Work instruction >>
Where the records below reach the line containing "focal_mm: 3.85", start transcribing, and end with the line containing "focal_mm: 4.3", exactly and with nothing else added.

*** Opening Provided records ***

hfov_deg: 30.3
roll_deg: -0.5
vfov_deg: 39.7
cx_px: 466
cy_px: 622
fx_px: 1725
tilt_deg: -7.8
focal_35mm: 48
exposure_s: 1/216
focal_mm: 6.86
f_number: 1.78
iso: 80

*** Closing Provided records ***
*** Opening Provided records ***

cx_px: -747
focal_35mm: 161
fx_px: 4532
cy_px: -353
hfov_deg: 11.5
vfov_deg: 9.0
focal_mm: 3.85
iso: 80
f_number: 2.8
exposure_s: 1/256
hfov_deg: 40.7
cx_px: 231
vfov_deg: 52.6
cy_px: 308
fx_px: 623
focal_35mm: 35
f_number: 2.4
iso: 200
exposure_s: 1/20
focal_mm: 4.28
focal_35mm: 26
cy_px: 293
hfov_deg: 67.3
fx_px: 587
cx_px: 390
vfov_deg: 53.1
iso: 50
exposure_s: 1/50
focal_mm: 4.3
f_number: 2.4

*** Closing Provided records ***

Solution to this problem >>
focal_mm: 3.85
iso: 80
f_number: 2.8
exposure_s: 1/256
hfov_deg: 40.7
cx_px: 231
vfov_deg: 52.6
cy_px: 308
fx_px: 623
focal_35mm: 35
f_number: 2.4
iso: 200
exposure_s: 1/20
focal_mm: 4.28
focal_35mm: 26
cy_px: 293
hfov_deg: 67.3
fx_px: 587
cx_px: 390
vfov_deg: 53.1
iso: 50
exposure_s: 1/50
focal_mm: 4.3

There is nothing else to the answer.